San Francisco Chronicle

Survivors sue after deadly Oakland fire

- By Kimberly Veklerov Kimberly Veklerov is a San Francisco Chronicle staff writer. Email: kveklerov@ sfchronicl­e.com Twitter: @kveklerov

Survivors of a deadly fire that tore through a West Oakland halfway house last month sued their former landlord and the nonprofits that acted as master tenants Wednesday in Alameda County Superior Court, saying their slum-like housing conditions were illegal and led to the inferno.

The lawsuit brought by 15 former tenants alleges that the building near San Pablo and Mead avenues had no working fire alarms, sprinkler system, emergency lights or carbonmono­xide detectors. Those defects, the suit says, created a chaotic scene in the early hours of March 27 as residents constructe­d makeshift fire escapes out of bedsheets or kicked down neighbors’ doors to alert them to the flames.

“This is probably one of the worst properties in Oakland,” Ken Greenstein, an attorney representi­ng the survivors, said during a news conference. “This property was so substandar­d that even if this fire hadn’t started, it was a fire that was waiting to happen.”

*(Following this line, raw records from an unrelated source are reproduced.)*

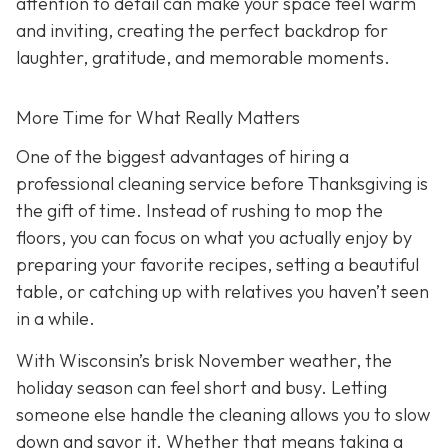
attention to detail can make your space feel warm
and inviting, creating the perfect backdrop for
laughter, gratitude, and memorable moments.
More Time for What Really Matters
One of the biggest advantages of hiring a
professional cleaning service before Thanksgiving is
the gift of time. Instead of rushing to mop the
floors, you can focus on what you actually enjoy by
preparing your favorite recipes, setting a beautiful
table, or catching up with relatives you haven’t seen
in a while.
With Wisconsin’s brisk November weather, the
holiday season can feel short and busy. Letting
someone else handle the cleaning allows you to slow
down and savor it. Whether that means taking a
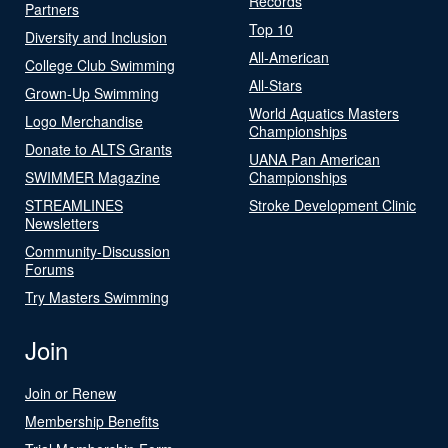
Records
Partners
Top 10
Diversity and Inclusion
All-American
College Club Swimming
All-Stars
Grown-Up Swimming
World Aquatics Masters
Logo Merchandise
Championships
Donate to ALTS Grants
UANA Pan American
SWIMMER Magazine
Championships
STREAMLINES
Stroke Development Clinic
Newsletters
Community-Discussion
Forums
Try Masters Swimming
Join
Join or Renew
Membership Benefits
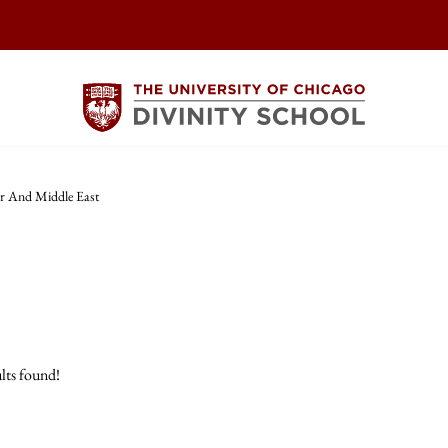
r And Middle East
lts found!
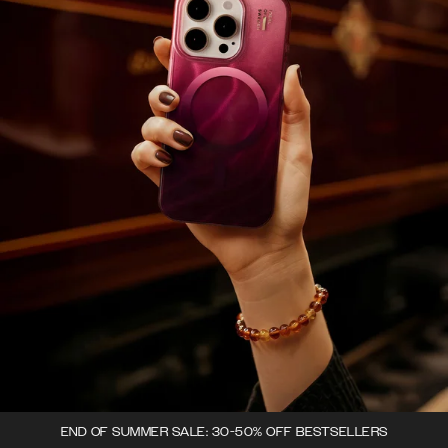
END OF SUMMER SALE: 30-50% OFF BESTSELLERS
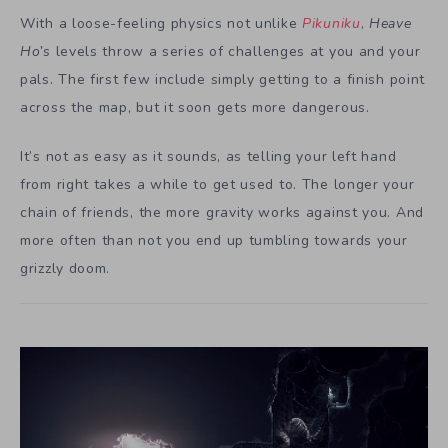
With a loose-feeling physics not unlike
Pikuniku
,
Heave
Ho’s
levels throw a series of challenges at you and your
pals. The first few include simply getting to a finish point
across the map, but it soon gets more dangerous.
It’s not as easy as it sounds, as telling your left hand
from right takes a while to get used to. The longer your
chain of friends, the more gravity works against you. And
more often than not you end up tumbling towards your
grizzly doom.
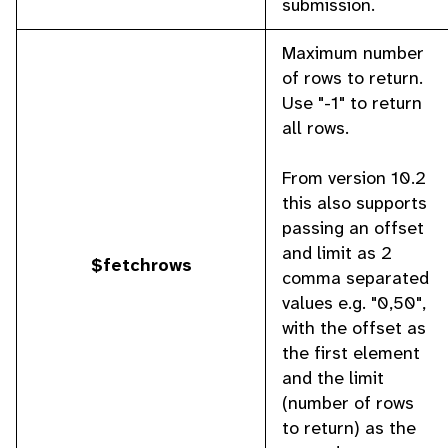
submission.
Maximum number
of rows to return.
Use "-1" to return
all rows.
From version 10.2
this also supports
passing an offset
and limit as 2
$fetchrows
comma separated
values e.g. "0,50",
with the offset as
the first element
and the limit
(number of rows
to return) as the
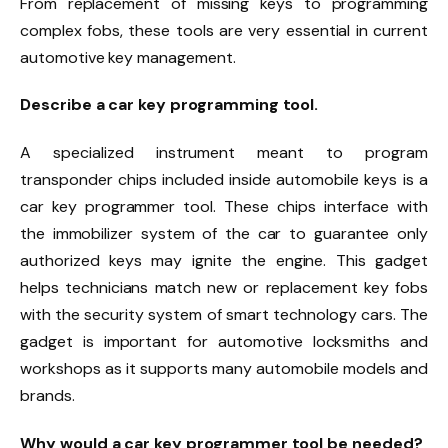
From replacement of missing keys to programming
complex fobs, these tools are very essential in current
automotive key management.
Describe a car key programming tool.
A specialized instrument meant to program
transponder chips included inside automobile keys is a
car key programmer tool. These chips interface with
the immobilizer system of the car to guarantee only
authorized keys may ignite the engine. This gadget
helps technicians match new or replacement key fobs
with the security system of smart technology cars. The
gadget is important for automotive locksmiths and
workshops as it supports many automobile models and
brands.
Why would a car key programmer tool be needed?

The blaze killed four people, injured six and displaced more than 80 residents.

Named in the complaint are owner Keith Kim and his company Mead Avenue Housing Associates, as well as the nonprofit organizati­ons that held the master lease at different points in time: Urojas Community Services, House of Change and Dignity House West. An attorney representi­ng Urojas said he had to review the lawsuit before responding to its allegation­s, and an attorney for Kim said the building owner was trying to remove Urojas as a tenant because of concerns about its oversight of the facility and the people it was bringing in.

Representa­tives for the other defendants did not immediatel­y return requests for comment.

One of the survivors filing suit, Eliza Anderson, 29, said she and her three daughters dealt with deplorable conditions — rats, mold, leaks, cockroache­s, power outages, no working heat — for years before the fire.

The night of the fire, Anderson said her elderly aunt was able to kick down her door and tell her to get out only because its wood was so derelict. Once in the hallway, Anderson said she and her children were guided to the fire escape with just the light from her cell phone.

“I didn’t hear no alarms. All I heard was people banging on walls, that was the alert,” said Anderson, who’s staying in a transition­al home in Oakland. “There was no sprinklers wetting us as we were going out. Nothing. It was just pitch-black, like a barbecue grill.”